Через несколько мгновений я все-таки понял, что это такое. Никаких страшных криков не было. Это мне просто показалось. Я слишком много переживал накануне, да еще выпил водки, и вот, у меня получилась неадекватная реакция.
Дело было в том, что в соседней комнате действительно разговаривали три человека. Причем говорили они одновременно. Два женских голоса, из которых один был Ларисин, и один мужской.
Накануне в квартире была тишина, царила торжественность и печаль, а сейчас все трое говорили одновременно. Может быть еще и поэтому мне показалось, что они кричат…
Я натянул на себя одежду и вышел.
— Познакомься, Марк, — сказала Лариса, указывая мне на женщину в красном брючном костюме и с обилием украшений в ушах и на шее, — это Лида — моя подруга.
Я окинул женщину мимолетным взглядом, но мне его вполне хватило для первого впечатления.
Лиде было на вид лет сорок. Это была довольно крупная блондинка, с широкими бедрами, еще более подчеркнутыми красным брючным костюмом. Зачем она сшила себе такой, имея столь внушительную фигуру? Оставалось только предполагать, что намеренно… Но сорок лет ей было только на вид. Один взгляд на ее шею под бусами и на лицо, изрезанное морщинами, и становилось понятно, что на самом деле ей никак не меньше сорока пяти или семи… Для подруги Ларисы эта женщина была явно старовата. Скорее уж она подошла бы на роль ее матери. Если бы Лариса сказала мне: «Познакомься, это моя мама», — я удивился бы гораздо меньше.
— А это Боря, — сказала Лариса, указав мне на сидящего в кресле мужчину лет сорока. Он был с бородой, довольно длинной и выдававшей в нем то ли человека искусства, то ли ученого… — Боря — тоже наш друг, — сказала Лариса, но тут мы с этим человеком узнали друг друга. Мы виделись несколько раз тут же, в доме у Василия. Еще начиная со свадьбы, где мы были оба. — Ну, мы поехали, — сказала Лариса, и я заметил, что она уже полностью одета и в руках у нее несколько хозяйственных сумок из полиэтилена. Ах да, она же собиралась с этой Лидой ехать по магазинам за продуктами для поминок, я совсем позабыл об этом.

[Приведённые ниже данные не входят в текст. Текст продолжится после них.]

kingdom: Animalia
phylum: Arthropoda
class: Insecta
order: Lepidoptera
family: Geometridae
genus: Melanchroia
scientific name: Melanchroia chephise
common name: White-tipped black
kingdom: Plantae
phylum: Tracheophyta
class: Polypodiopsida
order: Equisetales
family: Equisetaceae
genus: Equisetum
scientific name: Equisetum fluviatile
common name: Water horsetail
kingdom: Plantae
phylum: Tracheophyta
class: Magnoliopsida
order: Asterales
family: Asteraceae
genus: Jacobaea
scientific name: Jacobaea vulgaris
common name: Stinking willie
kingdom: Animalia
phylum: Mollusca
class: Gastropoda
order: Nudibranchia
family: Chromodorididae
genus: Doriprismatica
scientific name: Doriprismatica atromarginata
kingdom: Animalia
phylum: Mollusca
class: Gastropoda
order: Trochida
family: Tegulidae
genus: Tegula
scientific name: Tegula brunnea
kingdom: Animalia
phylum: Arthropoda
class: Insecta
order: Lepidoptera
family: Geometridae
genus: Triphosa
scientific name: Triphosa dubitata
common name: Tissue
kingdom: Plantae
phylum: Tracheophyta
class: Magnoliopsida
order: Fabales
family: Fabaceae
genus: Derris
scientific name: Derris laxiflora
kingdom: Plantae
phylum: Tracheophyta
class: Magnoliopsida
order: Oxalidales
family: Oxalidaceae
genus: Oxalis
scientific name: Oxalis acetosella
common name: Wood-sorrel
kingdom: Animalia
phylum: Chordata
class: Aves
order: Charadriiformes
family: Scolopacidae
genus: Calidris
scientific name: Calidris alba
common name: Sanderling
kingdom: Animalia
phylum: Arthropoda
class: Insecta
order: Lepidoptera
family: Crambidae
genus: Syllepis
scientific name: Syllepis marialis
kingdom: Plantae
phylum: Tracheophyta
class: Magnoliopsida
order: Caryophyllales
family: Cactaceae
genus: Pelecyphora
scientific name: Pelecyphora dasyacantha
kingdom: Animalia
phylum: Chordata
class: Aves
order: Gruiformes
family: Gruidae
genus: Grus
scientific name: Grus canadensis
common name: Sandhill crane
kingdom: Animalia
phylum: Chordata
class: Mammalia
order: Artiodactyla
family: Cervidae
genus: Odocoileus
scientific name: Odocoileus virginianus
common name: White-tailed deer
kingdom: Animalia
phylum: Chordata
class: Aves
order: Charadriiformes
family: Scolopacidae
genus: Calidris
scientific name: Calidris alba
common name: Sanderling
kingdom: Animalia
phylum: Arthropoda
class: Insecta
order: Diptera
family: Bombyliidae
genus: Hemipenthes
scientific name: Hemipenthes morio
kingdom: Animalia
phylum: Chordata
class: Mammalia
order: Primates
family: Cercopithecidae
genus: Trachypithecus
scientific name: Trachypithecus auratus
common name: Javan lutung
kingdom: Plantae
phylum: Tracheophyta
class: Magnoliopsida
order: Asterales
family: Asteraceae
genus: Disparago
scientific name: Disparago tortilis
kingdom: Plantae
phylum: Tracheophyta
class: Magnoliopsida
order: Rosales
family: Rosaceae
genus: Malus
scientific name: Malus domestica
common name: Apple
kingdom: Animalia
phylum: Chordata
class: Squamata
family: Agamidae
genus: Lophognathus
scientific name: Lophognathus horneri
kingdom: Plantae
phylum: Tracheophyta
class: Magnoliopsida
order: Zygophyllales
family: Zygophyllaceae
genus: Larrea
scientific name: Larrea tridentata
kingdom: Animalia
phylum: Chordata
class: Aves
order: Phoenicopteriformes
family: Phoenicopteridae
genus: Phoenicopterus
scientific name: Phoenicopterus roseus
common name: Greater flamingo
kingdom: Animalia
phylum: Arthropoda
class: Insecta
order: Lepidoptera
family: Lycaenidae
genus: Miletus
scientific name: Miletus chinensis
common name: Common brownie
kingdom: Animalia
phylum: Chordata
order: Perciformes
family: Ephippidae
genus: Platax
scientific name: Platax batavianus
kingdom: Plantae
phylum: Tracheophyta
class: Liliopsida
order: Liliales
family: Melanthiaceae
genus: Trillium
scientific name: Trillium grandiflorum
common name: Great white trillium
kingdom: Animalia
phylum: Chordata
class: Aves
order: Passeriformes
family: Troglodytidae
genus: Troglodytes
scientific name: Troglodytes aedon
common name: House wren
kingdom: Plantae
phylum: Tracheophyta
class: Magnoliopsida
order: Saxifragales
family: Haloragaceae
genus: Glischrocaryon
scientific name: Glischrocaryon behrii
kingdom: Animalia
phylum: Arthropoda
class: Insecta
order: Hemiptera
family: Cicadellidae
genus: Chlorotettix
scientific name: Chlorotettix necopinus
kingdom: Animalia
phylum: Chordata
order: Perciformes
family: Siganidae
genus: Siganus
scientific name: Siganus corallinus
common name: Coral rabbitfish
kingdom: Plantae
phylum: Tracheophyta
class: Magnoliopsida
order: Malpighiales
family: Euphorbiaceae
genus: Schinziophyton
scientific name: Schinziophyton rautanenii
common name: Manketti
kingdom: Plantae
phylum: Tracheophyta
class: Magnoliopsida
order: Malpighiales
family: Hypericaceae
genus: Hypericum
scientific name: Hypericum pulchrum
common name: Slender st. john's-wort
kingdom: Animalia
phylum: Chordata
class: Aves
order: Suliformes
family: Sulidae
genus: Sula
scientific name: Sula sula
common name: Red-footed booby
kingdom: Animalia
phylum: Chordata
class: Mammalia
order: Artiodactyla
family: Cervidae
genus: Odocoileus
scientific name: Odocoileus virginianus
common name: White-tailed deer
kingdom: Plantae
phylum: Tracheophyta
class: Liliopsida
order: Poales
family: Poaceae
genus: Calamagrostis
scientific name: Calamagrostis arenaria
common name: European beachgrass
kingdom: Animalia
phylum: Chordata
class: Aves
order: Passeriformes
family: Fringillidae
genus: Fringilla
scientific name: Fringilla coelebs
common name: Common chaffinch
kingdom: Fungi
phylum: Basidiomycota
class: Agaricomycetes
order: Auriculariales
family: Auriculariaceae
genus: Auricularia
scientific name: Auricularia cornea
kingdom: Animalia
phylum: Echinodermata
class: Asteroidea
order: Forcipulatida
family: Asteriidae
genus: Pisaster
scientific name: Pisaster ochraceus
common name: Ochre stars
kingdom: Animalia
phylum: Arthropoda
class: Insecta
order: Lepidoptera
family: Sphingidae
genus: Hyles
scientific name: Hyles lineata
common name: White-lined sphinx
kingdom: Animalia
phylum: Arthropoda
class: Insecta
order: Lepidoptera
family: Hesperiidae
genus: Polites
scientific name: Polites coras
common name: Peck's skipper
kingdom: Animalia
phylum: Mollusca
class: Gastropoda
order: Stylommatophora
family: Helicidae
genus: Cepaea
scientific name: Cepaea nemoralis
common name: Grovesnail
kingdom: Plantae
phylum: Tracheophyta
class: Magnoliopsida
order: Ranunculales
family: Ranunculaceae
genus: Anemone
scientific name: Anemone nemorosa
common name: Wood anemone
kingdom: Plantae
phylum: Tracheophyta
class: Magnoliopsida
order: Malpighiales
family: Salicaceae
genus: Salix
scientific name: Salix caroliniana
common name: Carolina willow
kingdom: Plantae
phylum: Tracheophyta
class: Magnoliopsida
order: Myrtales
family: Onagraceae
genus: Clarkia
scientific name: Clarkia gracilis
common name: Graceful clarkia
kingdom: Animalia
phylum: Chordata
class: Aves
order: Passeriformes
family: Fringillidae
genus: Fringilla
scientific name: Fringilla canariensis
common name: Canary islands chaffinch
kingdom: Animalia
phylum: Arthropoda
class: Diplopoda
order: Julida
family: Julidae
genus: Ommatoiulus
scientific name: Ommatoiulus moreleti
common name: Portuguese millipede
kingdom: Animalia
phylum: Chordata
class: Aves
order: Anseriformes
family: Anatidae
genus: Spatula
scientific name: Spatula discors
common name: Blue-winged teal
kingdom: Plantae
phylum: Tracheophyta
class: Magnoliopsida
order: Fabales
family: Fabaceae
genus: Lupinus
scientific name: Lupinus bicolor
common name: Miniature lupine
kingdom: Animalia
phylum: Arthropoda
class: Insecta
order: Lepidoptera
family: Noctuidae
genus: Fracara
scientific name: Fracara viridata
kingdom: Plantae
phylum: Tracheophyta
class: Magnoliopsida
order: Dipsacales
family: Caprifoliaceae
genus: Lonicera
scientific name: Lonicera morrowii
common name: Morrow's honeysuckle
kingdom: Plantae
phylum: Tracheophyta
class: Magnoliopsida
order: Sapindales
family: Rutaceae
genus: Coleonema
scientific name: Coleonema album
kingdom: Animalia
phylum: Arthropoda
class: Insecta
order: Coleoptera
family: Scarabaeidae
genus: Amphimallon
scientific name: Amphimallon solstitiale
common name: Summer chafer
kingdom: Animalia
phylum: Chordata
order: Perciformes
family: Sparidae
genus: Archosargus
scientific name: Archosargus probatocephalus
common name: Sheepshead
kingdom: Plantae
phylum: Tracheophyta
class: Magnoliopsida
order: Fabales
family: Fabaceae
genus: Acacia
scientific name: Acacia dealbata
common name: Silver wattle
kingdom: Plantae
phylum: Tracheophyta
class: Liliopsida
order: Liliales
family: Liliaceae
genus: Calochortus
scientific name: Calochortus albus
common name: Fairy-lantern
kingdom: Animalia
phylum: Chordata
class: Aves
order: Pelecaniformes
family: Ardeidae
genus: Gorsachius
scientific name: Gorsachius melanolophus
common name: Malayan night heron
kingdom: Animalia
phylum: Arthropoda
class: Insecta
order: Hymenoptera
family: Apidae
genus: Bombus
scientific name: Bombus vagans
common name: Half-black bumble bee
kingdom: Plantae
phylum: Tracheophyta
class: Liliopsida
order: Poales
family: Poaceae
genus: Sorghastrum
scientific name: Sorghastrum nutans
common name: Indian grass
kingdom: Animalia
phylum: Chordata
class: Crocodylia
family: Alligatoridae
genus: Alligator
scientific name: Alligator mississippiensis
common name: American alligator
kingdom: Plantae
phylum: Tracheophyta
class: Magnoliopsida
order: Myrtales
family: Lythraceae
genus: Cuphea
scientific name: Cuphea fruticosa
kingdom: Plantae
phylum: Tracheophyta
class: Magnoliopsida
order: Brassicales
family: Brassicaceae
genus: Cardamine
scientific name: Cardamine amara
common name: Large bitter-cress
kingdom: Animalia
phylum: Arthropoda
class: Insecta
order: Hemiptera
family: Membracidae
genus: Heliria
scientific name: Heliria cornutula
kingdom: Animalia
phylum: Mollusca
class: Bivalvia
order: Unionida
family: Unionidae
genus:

— Мне подождать? — спросил я Ларису, — а то у меня нет ключа от квартиры… Вы скоро вернетесь?
— Ключ я тебе дам, — сказала она. — Васин ключ… Вот он, — она достала из стола ключ и протянула мне, — так что ты теперь можешь чувствовать себя совершенно свободно. Хотя мы скоро вернемся.
— Нам надо очень много поработать, — сказала вдобавок Лида, беря Ларису под руку. Рядом они на самом деле казались матерью и дочкой…
— Я останусь еще ненадолго? — спросил вдруг Боря, вставая со своего места и переводя вопросительный взгляд с Ларисы на меня и обратно. Чувствовалось, что он несколько смущен своими словами и не исключает возможности, что ему почему-либо не разрешат остаться… — Я плохо спал, — добавил он, — и хотел бы выпить кофе. А то у меня сегодня еще будет тяжелый день.
— Конечно, — быстро сказала Лариса, но я почувствовал в ее голосе крытое недовольство. — Оставайся сколько захочешь… Выпейте вместе кофе, — бросила она уже на ходу, — ты же свой человек.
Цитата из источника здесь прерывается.